Untuk mengusir rasa sepi selama Panda Kecil pergi, sekarang saya pelihara sepasang hamster. Saya tau hamster itu takkan bisa gantikan posisi Panda Kecilku, tapi paling tidak bisa sedikit mengobati manakala saya sedang rindu. Selamat tugas Pandaku…

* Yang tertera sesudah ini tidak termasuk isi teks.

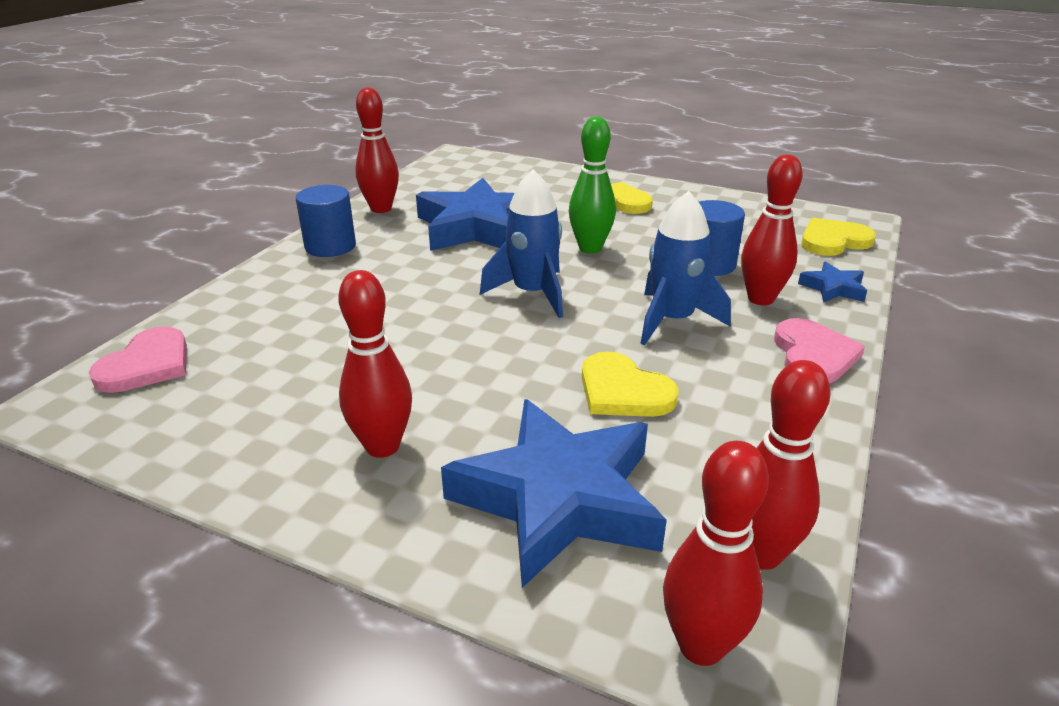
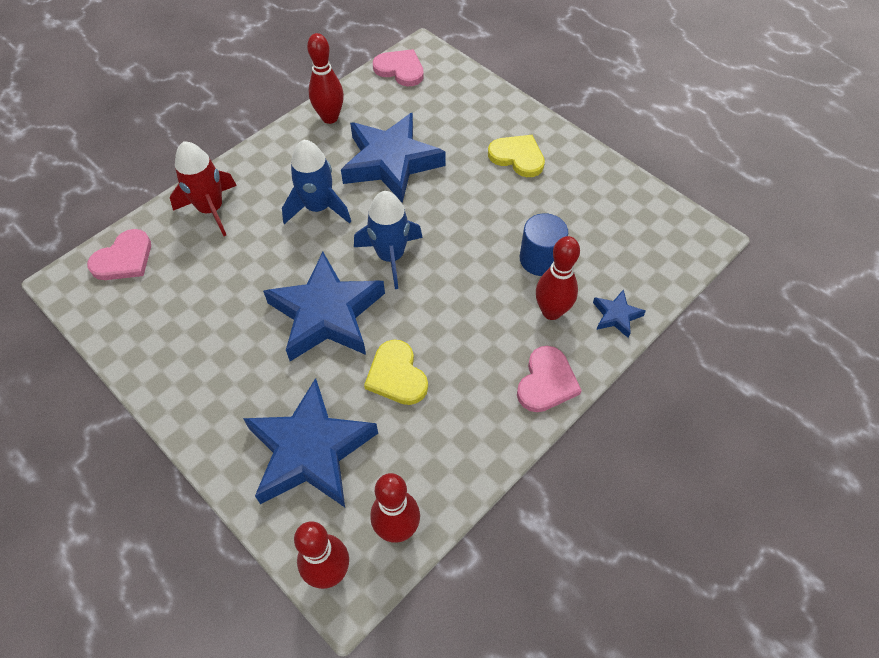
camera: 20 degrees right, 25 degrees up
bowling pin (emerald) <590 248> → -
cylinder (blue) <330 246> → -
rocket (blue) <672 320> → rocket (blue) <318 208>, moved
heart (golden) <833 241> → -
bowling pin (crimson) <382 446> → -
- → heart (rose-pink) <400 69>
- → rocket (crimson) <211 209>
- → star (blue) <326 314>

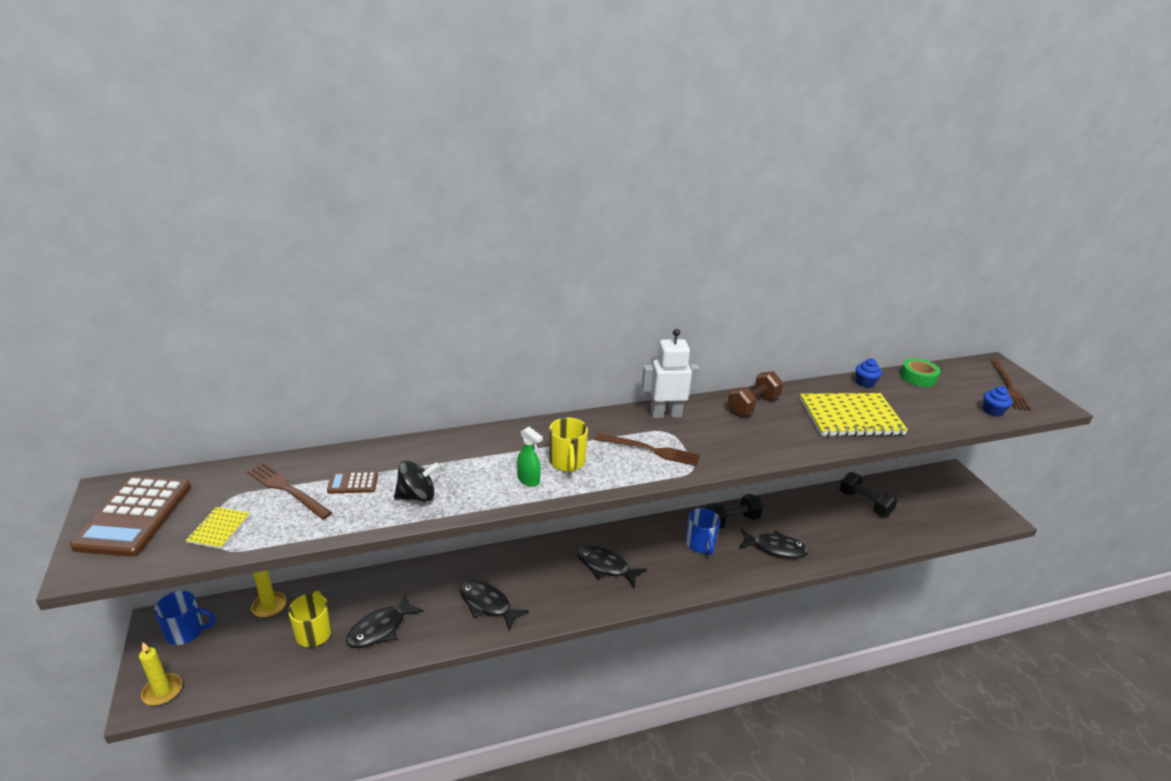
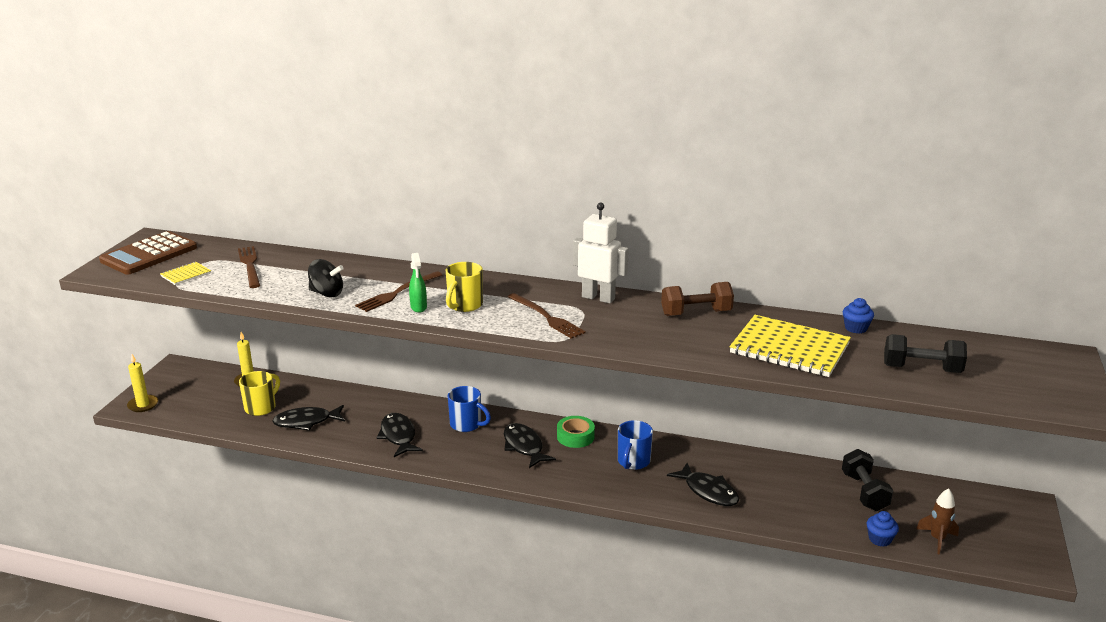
camera: 35 degrees right, 5 degrees down
roll of tape (emerald) <918 377> → roll of tape (emerald) <575 436>, moved
table fork (brown) <1009 387> → table fork (brown) <397 293>, moved
fairy cake (blue) <993 411> → fairy cake (blue) <880 539>, moved
calculator (brown) <353 483> → -
hand weight (jet-black) <731 521> → hand weight (jet-black) <921 369>, moved
coffee mug (blue) <186 632> → coffee mug (blue) <467 425>, moved
- → rocket (brown) <937 539>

Disaat kau pulang nanti, hamster ini akan saya hadiahkan untukmu. Tapi ingat, jangan pernah kau dekatkan hamster itu pada Koepoe Biroeku…

Tanpa penjelasanpun sudah sangat jelas tulisan ini saya buat untuk siapa. Yang belum jelas mungkin alasan kenapa saya tulis ini. Yang pasti tulisan ini saya buat sebagai ganti rugi atas sejumlah air mata dan ingus yang telah dikeluarkan Si Panda.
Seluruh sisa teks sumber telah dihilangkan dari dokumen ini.